Schmalz ist immer auch in der Nähe vom Mythos angesiedelt. Und ein Land, das so stark mit dem Mythos des Besonderen arbeitet und dessen Bewohner täglich ein Vollbad im Mythos der Unverletzbarkeit nehmen, so ein Land ertrinkt an manchen Tagen im eigenen Schmalz.

Zwei Schmalzhappen der Extraklasse fielen dieser Tage als Sternschnuppen einer vollkommenen Glücksvibration vom Firmament der Kreativität und den Tirolern direkt von hinten in die Schuhe, wo man normalerweise den Schuhlöffel ansetzt.

An der Archillesferse des Gefühls getroffen, bekamen die Patrioten zwei Arten des Schmalzes in Perfektion vorgeführt.

Einmal schrieb der Schmalz-Oberkellner des Landes sein bestes Stück, im Film "Elvis lebt" griff Felix Mitterer in alle Tuben des Gefühls und setzte ein Drehbuch auf, das eine gelungene Überhöhung des Heimat- und Wildererfilms für die Leinwand eröffnete. In einem Mix aus Tatort, Osttiroler Wilderer-Saga, Piefke die neunte und "der große Bergdoktor mit den flachen Schuhen" kriegt eine frische Kommissarin einen verzwickten Fall, der sich aber von alleine löst, wenn man die Schmalztube mit der Öffnung nach unten lange genug in der Hand hält. Und der Inhalt war pures Gefühl, verschmähte Liebe, frustrierendes Häuslbauerschicksal, elegante Erotik am Land und der Mythos vom Elvis, der mit jedem Jahr, wo er in der Gruft in Memphis liegt, an Stimme zulegt. Und unvergeßlich für die Filmgeschichte des alpinen Abendlandes bleibt Elmar Drexel, dessen vom Schicksal aufgedunsenes Gesicht ein wenig an Rainer Werner Faßbinder erinnert, wenn er in einer Nacht drei Filme fertig gedreht hat.
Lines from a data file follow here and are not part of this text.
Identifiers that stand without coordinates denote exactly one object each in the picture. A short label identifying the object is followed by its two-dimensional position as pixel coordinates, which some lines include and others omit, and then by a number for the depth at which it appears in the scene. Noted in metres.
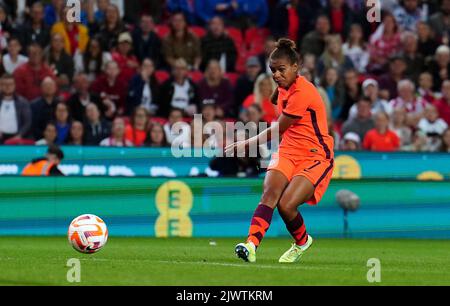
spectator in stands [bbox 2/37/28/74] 21.39
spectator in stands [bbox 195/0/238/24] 23.41
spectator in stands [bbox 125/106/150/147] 20.69
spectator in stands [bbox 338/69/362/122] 22.44
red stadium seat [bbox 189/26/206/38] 23.45
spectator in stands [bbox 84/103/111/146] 20.64
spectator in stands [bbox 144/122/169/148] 20.28
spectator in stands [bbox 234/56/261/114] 22.06
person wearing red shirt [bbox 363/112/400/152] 21.23
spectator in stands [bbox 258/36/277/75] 22.30
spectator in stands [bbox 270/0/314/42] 23.56
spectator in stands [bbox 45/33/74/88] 21.62
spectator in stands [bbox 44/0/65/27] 22.28
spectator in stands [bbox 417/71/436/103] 22.91
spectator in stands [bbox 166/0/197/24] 23.41
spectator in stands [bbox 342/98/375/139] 21.48
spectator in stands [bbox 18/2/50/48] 21.84
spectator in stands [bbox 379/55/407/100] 23.12
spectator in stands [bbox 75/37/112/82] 21.94
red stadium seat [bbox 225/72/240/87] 22.90
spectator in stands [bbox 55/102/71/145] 20.41
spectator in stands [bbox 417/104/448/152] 21.86
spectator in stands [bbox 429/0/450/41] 24.36
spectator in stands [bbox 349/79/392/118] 22.20
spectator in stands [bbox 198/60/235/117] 21.81
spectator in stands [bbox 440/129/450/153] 21.16
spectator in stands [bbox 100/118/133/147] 20.38
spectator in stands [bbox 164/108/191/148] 19.94
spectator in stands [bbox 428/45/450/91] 23.36
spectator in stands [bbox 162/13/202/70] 22.47
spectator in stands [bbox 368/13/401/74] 23.67
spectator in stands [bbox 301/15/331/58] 23.08
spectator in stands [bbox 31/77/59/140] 20.66
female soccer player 12.29
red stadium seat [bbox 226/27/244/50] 23.72
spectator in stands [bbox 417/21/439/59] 23.81
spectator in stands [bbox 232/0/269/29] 23.73
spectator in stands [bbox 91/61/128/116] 21.64
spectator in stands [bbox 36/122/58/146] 20.22
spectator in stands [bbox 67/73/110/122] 21.02
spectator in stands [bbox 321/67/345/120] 22.33
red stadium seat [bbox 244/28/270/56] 23.95
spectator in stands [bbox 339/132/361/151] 21.03
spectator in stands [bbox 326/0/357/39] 23.69
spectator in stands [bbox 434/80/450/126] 22.69
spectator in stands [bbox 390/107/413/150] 21.64
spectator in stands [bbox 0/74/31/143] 20.42
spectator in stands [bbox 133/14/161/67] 22.56
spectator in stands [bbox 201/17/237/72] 22.64
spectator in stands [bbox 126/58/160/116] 21.72
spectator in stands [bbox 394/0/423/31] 24.25
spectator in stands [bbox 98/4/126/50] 22.19
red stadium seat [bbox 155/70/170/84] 22.64
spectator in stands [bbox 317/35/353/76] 22.73
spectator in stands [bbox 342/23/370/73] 23.25
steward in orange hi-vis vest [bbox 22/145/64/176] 18.80
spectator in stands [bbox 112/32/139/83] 22.06
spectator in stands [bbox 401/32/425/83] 23.53
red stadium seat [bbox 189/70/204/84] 22.68
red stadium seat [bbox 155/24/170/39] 23.41
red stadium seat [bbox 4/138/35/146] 20.22
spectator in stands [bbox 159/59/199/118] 21.72
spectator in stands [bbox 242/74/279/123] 20.67
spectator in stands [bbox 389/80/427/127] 22.28
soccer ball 12.61
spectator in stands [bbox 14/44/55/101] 21.17
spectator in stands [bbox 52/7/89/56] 22.02
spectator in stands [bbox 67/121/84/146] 20.23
Dieser Elmar Drexel spielt einen kaputten Alpenbewohner, dem alles daneben geht, der in den Spiegel schaut und über sich so heftig weint, daß der Spiegel zerbricht. Das ist eine Jahrhundertleistung an positivem Schmalz! Ganz am Rand der Seele, wo sich der Abgrund schon auftut, stockt nämlich das Fett des Daseins und wird zu einem Tool der Erkenntnis. Für das Drehbuch zu diesem Film verzeiht man Felix Mitterer manch blödes Bühnenspektakel der gaismairschen Art , und Elmar Drexel ist sowieso der Hamlet im Gebirge, der jeden Tag an der Grenze zum Abgrund spielt, und meistens allein ist, denn ab einer gewissen Fallhöhe wird es dem Publikum zum Zuschauen zu gefährlich und es bleibt zurück in gesicherter Beobachtungs-Etappe.
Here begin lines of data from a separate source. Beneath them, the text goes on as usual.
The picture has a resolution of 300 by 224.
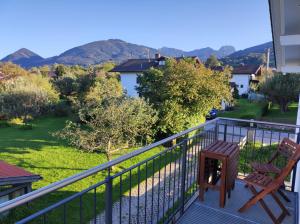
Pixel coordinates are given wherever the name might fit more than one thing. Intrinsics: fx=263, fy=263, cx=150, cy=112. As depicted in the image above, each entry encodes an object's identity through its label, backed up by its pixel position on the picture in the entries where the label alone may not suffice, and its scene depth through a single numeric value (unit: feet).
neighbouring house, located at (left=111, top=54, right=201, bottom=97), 98.43
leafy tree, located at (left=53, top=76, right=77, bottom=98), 85.87
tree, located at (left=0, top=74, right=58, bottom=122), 61.87
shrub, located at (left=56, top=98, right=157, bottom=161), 32.83
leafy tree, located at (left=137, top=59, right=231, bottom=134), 43.34
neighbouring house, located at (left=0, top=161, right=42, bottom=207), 21.43
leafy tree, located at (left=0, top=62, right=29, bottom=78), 94.89
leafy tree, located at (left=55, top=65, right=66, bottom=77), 126.13
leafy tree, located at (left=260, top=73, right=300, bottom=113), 72.84
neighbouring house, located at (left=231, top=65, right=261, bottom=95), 121.49
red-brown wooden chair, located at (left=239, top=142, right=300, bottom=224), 9.64
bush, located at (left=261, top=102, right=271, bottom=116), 78.97
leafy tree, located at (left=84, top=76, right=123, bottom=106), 35.70
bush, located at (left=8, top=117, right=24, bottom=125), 63.00
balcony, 5.19
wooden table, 10.66
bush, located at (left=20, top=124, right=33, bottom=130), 57.93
Neben diesem wunderbaren Tool der positiven Art, muß nun auch ein Schmalz-Tool der nagetiven Art vorgestellt werden. Das geht aber ganz schnell.

In einem Interview beklagt sich der unsäglich am Kopf verzipfelte Mützenträger DJ Ötzi darüber, daß man ihn im Innsbrucker Milchstadion mit Milchpackerln beworfen habe und daß ihm außerdem der Landeshauptmann nicht einmal die Hand gereicht hätte. Also bei diesem Schmalz der ranzigen Art ist ein doppeltes Bravo fällig. Bravo Publikum, daß du endlich weißt, was man mit diesen komischen Milchpackerln machen muß, und Bravo Landeshauptmann, daß du in extremen Stunden der perversen Herausforderung ein beruhigendes Niveau der Erkenntnis hast.

Ein gutes Tool endet gerne mit Bravo-Rufen!